For over 30 years, California artists Daniel McCormick and Mary O’Brien have been partnering to create sculptures that are both aesthetically appealing and functionally useful to their location. Their watershed-based work is specific to each site, addressing problems and degradations that have been imposed upon that site through human development and usage (or misusage). Drawing on local materials and people, the team creates projects that are remedial—creating remedies for whatever those problems are—and strengthening the bonds between people, place, and ecosystem.
Vision
Each of their projects begins with McCormick and O'Brien visiting the proposed site, where they see and learn about the land and the issues present there. They listen to scientists who they are partnering with to learn what has been observed, what caused the damage, and the technical solutions the scientists believe will make things better. McCormick and O'Brien translate this into a work of art that blends their own artistic vision and that accomplishes what needs to be done ecologically. As O’Brien has said, “We take what the science has discovered, recommends, believes is the right approach and as artists, interpret it as a remedial installation on the land.”

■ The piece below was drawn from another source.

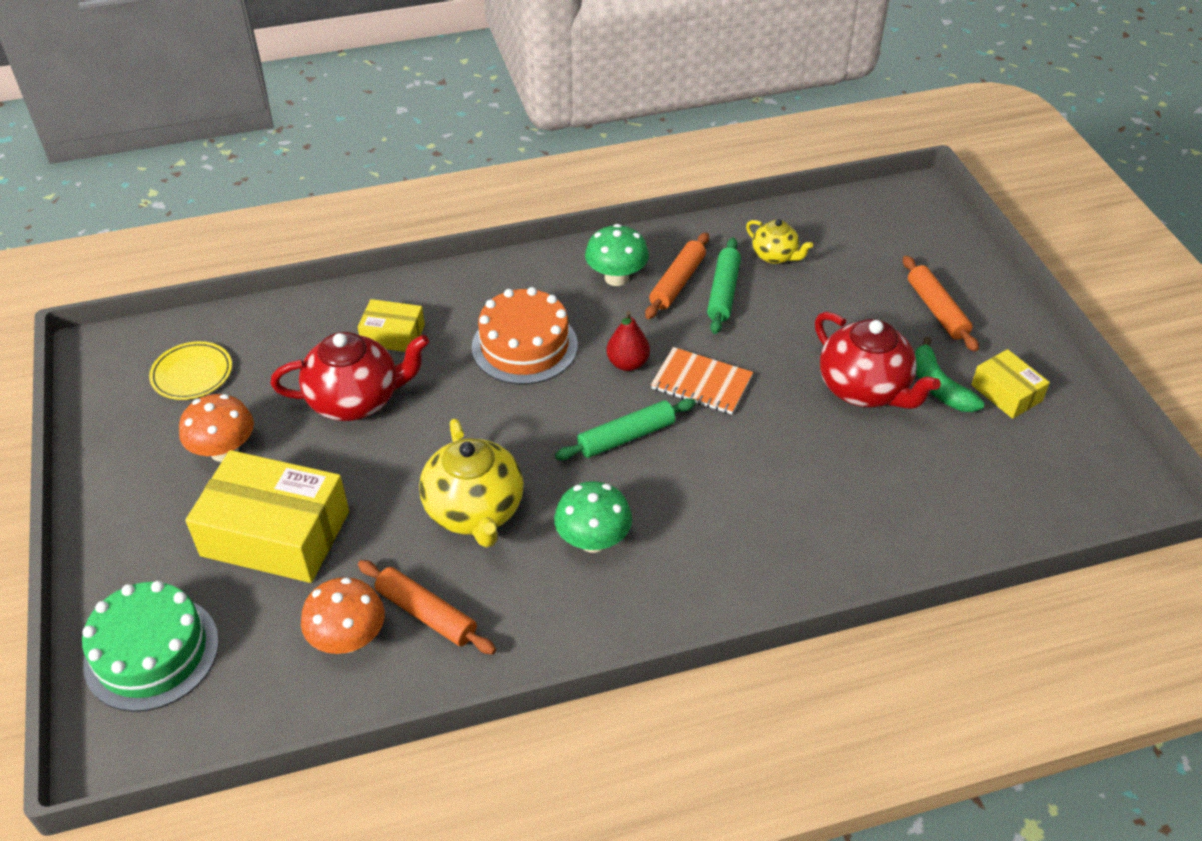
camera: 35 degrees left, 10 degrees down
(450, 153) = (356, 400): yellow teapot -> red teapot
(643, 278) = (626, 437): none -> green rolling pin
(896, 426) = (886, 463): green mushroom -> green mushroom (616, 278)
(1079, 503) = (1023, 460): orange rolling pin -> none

Environmental problems they have worked on include stream bank erosion, storm surge barriers, lack of riparian habitat, and a decreasing shellfish population. Each of these was the result of human actions that were undertaken for a particular purpose, which either did not work as intended or resulted in unforeseen and/or undesirable consequences. For instance, rivers have been straightened out in an effort to move water more quickly as a method to reduce flooding. However, this also has resulted in the destruction of flood plains, which in their natural states soak up water and make flood less likely. So when the flood plain is destroyed, there are widespread negative consequences.

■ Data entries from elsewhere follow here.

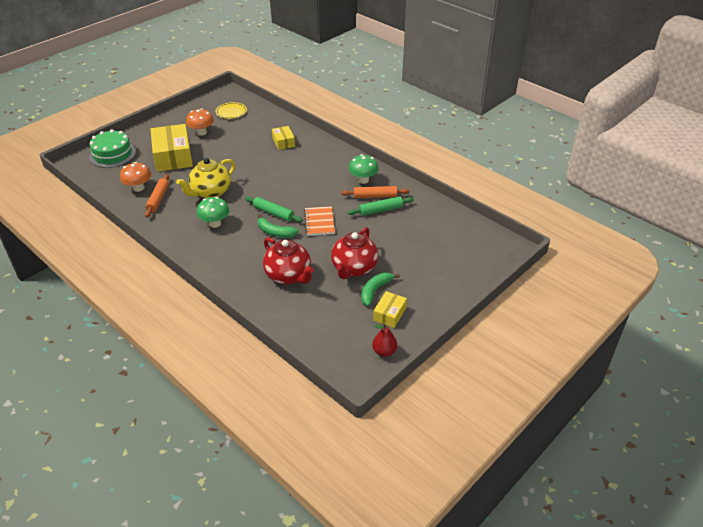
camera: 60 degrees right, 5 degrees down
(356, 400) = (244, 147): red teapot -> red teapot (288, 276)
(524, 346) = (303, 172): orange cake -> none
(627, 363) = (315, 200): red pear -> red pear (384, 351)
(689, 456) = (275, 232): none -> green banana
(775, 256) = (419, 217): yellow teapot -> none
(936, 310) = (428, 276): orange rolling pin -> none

McCormick and O'Brien see watershed as a central identity of any piece of land and they frame their work around the watershed. The name of their organization, Watershed Sculptures, reflects the importance of this in their work.
Method
Once they have a vision for the sculpture they will create on a particular piece of land or water, they gather volunteers from the community, which often includes schools, to create the sculpture. This community-building aspect of the projects is central to their work, for it is these volunteers who will be the ones who are still around once the artists have moved on.
Volunteers who have worked on the project have gotten tired and dirty, and have also become educated in the process about what is being done and why. They are the ones who ultimately become the long-term owners of the project, ensuring the success of the project and supporting its monitoring and maintenance if that is required. “It’s not like engineers just come in and drop off a boat-load of rocks or concrete,” says O’Brien. “We work with a big community effort on all of these.”
It is not just the volunteers who are local; the material the sculptures are made of are local, also. Rather than bring in a load of concrete or building material from elsewhere, they use what is already part of the place—what belongs there—to form it into a natural sculpture that will be a remedy for the problems the land is experiencing.
For instance, to restore an eroding stream bank in Los Altos, California, they worked with almost 100 volunteers. They wove together willow and elder berry branches, creating a sculpture named "Thicket" to protect the bank from erosion, create habitat for creatures, and act as a nursery to small plants that grew out of the woven bank.
Measuring Success
In addition to creating sculpture that captures the viewers attention and imagination, the intent is that the art stimulate the environment into greater health and diversity. Projects they have undertaken include a woven stream bank restoration, a habitat structure at a re-engineered city dump designed to attract invertebrates as a foraging source for the endangered burrowing owl, and a reforestation installation in an aging forest monoculture.
When birds come back, or the forest becomes growing more diversified with younger trees receiving sunlight, or creatures move in to build their nests within the sculpture—when nature takes over—that is what gives the artists the greatest satisfaction.
It is not the longevity of the sculpture's static appearance that marks their work as successful to the artists; it is when the works have become incorporated into nature, and have repaired some of the damage done. When it has in some sense disappeared into the environment, while contributing to a healthier ecosystem, the goal has been reached. The artists have sped along the rotting of the inside of a sculpture to make it more quickly useful to its environment.
As Mary O'Brien stated in the podcast, State of the Art, "The art-making is a process. It happens over years. What we want is that the art integrates into whatever system we have built it into. Once is fully subsumed into it, we get pretty excited."
McCormick and O'Brien were formed by the age of the Clean Water Act, the Clean Air Act and other legislative acts that pointed out the problems in the environment that hadn't been pointed out before. They are passionate about using their vision and hard work to increase sustainability and stewardship of the land through works of art that are aesthetic and practical at the same time. In 2024, we continue to learn about new threats to our environment. Thirty years from now, I wonder what young activists and artists will point back to as their formative motivations.
What ways have you found to integrate the good of the earth into your own work?